The report said demand for specialised capabilities such as GenAI, AI deployment engineering, governance, and machine learning operations (MLOps) is rising rapidly as companies move from AI experimentation to production-scale deployment.
 
The study, based on 350,000 AI-related job postings over the past 90 days, found that GenAI recorded the widest talent gap, followed by AI deployment engineering (72.4 per cent), AI governance (70 per cent), and MLOps (68 per cent). While India remains one of the world’s largest AI talent markets, the report said the biggest shortages are emerging in skills needed to deploy, operate, and govern AI systems at scale.
 
“Foundational ML and decision intelligence are reasonably staffed. GenAI, AI model operations, AI deployment engineering, natural language processing (NLP), AI governance, and AI security all show critical shortages,” the report observed.
 
AI security roles showed a 67 per cent shortage, while NLP roles had a shortage of 63 per cent. Meanwhile, hiring demand for foundational AI skills remains relatively balanced, with talent shortages considerably lower in areas such as ML (29 per cent) and decision intelligence (17 per cent).
 
The findings suggest that the challenge for employers is no longer access to AI talent in general, but the availability of specialised professionals capable of building production-ready systems and integrating them into enterprise workflows.
 
According to the report, India has a sizeable pool of professionals with foundational AI and analytical capabilities, but worryingly, fewer workers possess expertise in areas such as model deployment, governance frameworks, observability, security, and enterprise-scale AI implementation.
 
The report estimated that India currently has around 920,000 AI professionals across core AI and AI-embedded roles. However, demand is increasingly concentrated in specialist functions.
 
Nearly 68 per cent of AI hiring demand is now directed towards core AI roles, while a large share of the available workforce is concentrated in AI-adjacent positions that support implementation and business transformation, the report said. Rather than focusing on experimentation and proof-of-concept projects, organisations are increasingly looking to deploy AI systems in customer service, software development, operations, marketing, compliance, and decision-making functions, it added.
 
The report also highlighted the emergence of new roles linked to agentic AI systems and enterprise AI deployment. Hiring demand for positions such as agentic AI developer, GenAI engineer, AI platform engineer, and AI product owner has grown sharply over the past year as companies seek to operationalise AI across business functions. “In corporate and advisory functions, AI demand is moving into judgement-heavy work.
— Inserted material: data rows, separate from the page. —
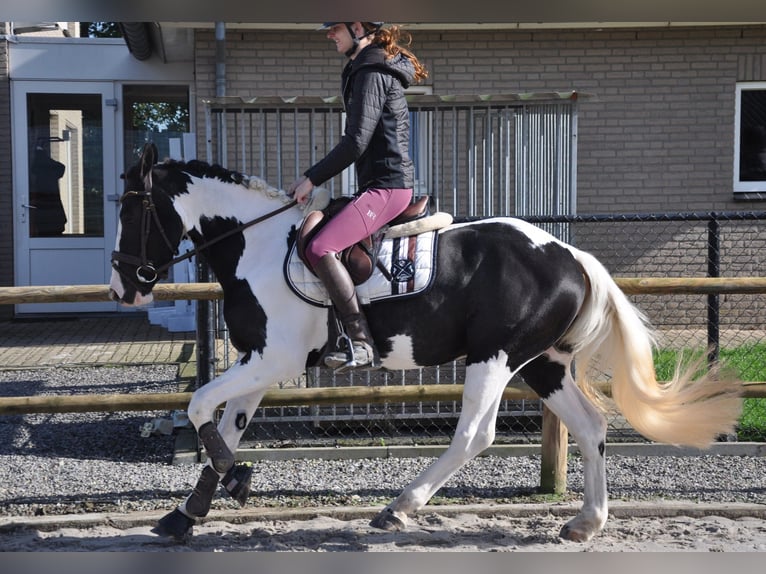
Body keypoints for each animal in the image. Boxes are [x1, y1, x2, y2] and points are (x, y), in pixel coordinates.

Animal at [108, 143, 744, 544]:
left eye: (132, 212)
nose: (123, 287)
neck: (258, 246)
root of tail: (572, 255)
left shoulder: (275, 358)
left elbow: (197, 405)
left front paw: (229, 483)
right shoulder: (255, 361)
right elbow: (223, 423)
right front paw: (187, 513)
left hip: (496, 357)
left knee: (475, 435)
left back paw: (401, 507)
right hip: (544, 365)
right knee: (590, 427)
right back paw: (587, 522)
These job descriptions are not asking for model builders; they are asking for functional specialists who can use AI to improve decision quality, control discipline, and workforce capability,” said the report.
 
At the same time, employers continue to face acute shortages in mid-career talent. The report found that nearly half of all AI hiring demand is concentrated among professionals with three to five years of experience, creating intense competition for workers who combine technical expertise with practical deployment experience.
 
According to Quess Corp, India is expected to create more than 2.3 million AI-embedded roles by 2030 while transforming over 4.5 million existing jobs. The report said future workforce demand is likely to be driven less by traditional AI research roles and more by professionals who can implement, govern, and scale AI systems in real-world business environments.